11.11.2019
DE
Amtsblatt der Europäischen Union
C 383/68
Klage, eingereicht am 20. September 2019 – AH/Eurofound
(Rechtssache T-630/19)
(2019/C 383/77)
Verfahrenssprache: Französisch
Parteien
Kläger: AH (Prozessbevollmächtigte: Rechtsanwältin N. de Montigny)

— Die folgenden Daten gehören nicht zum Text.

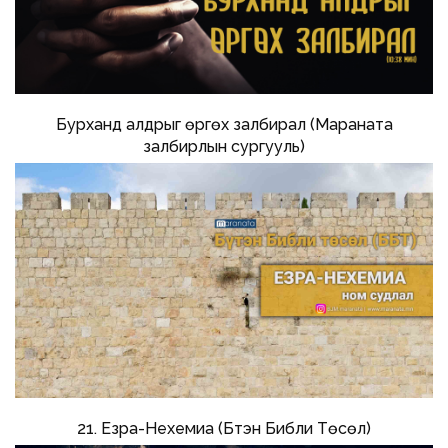
Бурханд алдрыг өргөх залбирал (Мараната
залбирлын сургууль)
21. Езра-Нехемиа (Бүтэн Библи Төсөл)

Beklagte: Europäische Stiftung zur Verbesserung der Lebens- und Arbeitsbedingungen
Anträge
Der Kläger beantragt,
—
die Entscheidung vom 9. November 2018 aufzuheben, mit der die auf seine Beschwerde gegen seine Dienstvorgesetzten hin eingeleitete Verwaltungsuntersuchung AI-2018/01 eingestellt wurde;
—
die Beklagte zu verurteilen, ihm einen Ausgleich für den mit 30 000 Euro bezifferten immateriellen Schaden zu leisten;
—
der Gegenseite die Kosten aufzuerlegen.
Klagegründe und wesentliche Argumente
Der Kläger stützt seine Klage auf acht Gründe:
1.
Es liege ein Verstoß gegen den Grundsatz der guten Verwaltung vor, da sich die Verwaltung bei der Bearbeitung der Beschwerde einschüchternd und vorwurfsvoll gezeigt habe und weder formal noch inhaltlich angemessen vorgegangen sei.
2.
Es sei gegen die Tabellen verstoßen worden, die die Zuständigkeit der Einstellungsbehörde regelten. Insbesondere sei seine Beschwerde von einer Anwaltskanzlei bearbeitet worden und somit nicht von der hierzu ermächtigten Behörde. Diese Kompetenzübertragung auf einen externen Rechtsbeistand habe ihn an der Wahrnehmung seines Rechts gehindert, eine Beschwerde einzulegen, die im Rahmen des Erlasses und der Anfechtung von Verwaltungsentscheidungen behandelt werde, was gegen die Grundsätze der Rechtssicherheit und der Transparenz verstoße.
3.
Sein Antrag auf Beistand sei nicht beschieden worden. Die angefochtene Entscheidung sei darauf beschränkt, die Beschwerde wegen Mobbings zurückzuweisen und die Untersuchung einzustellen.
4.
Die angefochtene Entscheidung leide an einem Begründungsmangel.
5.
Sowohl die Untersuchungsführer als auch das Organ hätten sich bei der Durchführung der Verwaltungsuntersuchung sowie bei der Bearbeitung des Antrags und der Beschwerde des Klägers in einem Interessenkonflikt befunden und seien nicht unabhängig, neutral und objektiv gewesen.
6.
Es sei gegen die Art. 24 und 12a des Statuts der Beamten der Europäischen Union verstoßen worden, da sich die Beklagte seit dem Eingang der Beschwerde des Klägers diesem gegenüber feindselig verhalten habe, was mit der Fürsorge- und Beistandspflicht der Verwaltung unvereinbar sei.
7.
Das Recht auf wirksame Anhörung sei verletzt worden, da die Beklagte es dem Kläger nicht ermöglicht habe, sachdienlich angehört zu werden, außer zu den von ihm geltend gemachten Mobbing-Vorfällen.
8.
Die Beklagte habe bei der Prüfung der Beschwerde des Klägers einen offensichtlichen Beurteilungsfehler begangen.